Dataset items
--------------------
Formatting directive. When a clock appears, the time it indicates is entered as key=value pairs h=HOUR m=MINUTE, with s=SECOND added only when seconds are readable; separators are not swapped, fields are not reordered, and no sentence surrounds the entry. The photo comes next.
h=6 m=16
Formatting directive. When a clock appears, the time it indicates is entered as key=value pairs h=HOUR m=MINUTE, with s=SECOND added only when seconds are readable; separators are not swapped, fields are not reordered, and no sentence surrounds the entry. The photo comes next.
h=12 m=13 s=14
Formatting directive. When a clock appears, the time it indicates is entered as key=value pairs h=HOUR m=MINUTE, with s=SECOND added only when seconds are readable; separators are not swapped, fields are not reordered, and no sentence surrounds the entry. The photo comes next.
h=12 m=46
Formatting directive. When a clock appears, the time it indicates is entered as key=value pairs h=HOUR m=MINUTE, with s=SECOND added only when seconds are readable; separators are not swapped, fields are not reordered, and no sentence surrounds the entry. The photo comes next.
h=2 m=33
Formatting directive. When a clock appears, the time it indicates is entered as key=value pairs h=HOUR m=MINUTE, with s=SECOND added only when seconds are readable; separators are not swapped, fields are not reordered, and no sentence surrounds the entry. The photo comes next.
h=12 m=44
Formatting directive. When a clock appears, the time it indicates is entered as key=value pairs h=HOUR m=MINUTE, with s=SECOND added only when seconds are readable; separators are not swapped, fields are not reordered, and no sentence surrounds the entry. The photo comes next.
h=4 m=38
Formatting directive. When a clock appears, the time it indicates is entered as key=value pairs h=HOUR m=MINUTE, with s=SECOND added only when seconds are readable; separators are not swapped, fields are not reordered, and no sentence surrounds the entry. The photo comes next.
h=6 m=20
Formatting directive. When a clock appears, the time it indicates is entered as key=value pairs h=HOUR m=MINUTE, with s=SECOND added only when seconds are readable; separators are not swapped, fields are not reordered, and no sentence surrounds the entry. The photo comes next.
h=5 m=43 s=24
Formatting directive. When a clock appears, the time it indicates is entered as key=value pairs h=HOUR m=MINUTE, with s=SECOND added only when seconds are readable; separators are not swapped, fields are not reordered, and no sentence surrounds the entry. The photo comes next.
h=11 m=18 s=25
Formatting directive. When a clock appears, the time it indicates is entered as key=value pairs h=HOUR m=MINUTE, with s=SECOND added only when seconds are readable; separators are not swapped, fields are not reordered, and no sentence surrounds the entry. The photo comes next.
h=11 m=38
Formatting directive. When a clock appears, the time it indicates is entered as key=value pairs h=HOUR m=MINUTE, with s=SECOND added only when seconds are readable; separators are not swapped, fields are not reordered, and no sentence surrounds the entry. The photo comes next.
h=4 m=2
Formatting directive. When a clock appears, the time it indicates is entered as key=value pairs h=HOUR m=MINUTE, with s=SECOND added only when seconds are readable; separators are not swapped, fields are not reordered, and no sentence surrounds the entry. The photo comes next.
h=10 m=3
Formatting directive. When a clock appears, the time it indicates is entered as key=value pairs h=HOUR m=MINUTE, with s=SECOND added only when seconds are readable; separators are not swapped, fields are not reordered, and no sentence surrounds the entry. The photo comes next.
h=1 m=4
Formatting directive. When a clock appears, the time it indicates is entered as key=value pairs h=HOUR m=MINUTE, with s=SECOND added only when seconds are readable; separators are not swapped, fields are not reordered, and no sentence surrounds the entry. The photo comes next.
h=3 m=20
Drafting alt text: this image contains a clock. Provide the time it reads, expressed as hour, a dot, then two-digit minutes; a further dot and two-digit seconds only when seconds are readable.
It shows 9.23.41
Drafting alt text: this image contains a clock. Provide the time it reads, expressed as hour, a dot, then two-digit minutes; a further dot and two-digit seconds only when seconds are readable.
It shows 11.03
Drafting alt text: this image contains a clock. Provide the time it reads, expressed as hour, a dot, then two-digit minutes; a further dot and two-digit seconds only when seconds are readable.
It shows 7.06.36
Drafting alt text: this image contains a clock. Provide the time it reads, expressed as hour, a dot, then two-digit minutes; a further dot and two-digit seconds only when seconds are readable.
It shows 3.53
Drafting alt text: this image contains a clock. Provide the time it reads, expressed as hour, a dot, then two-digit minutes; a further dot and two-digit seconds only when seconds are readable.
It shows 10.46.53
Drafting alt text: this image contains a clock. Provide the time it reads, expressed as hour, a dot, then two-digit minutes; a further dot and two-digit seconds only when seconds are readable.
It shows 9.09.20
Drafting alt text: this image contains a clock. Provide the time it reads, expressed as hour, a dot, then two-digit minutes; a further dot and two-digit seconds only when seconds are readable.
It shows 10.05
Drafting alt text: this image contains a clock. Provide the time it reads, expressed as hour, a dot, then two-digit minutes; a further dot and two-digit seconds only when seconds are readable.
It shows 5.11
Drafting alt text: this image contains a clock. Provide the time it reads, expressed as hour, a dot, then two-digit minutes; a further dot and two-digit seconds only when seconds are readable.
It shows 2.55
--------------------
Tally the lines in the records above that contain the word "shows", and reply with only that number.

=== Task solution ===
9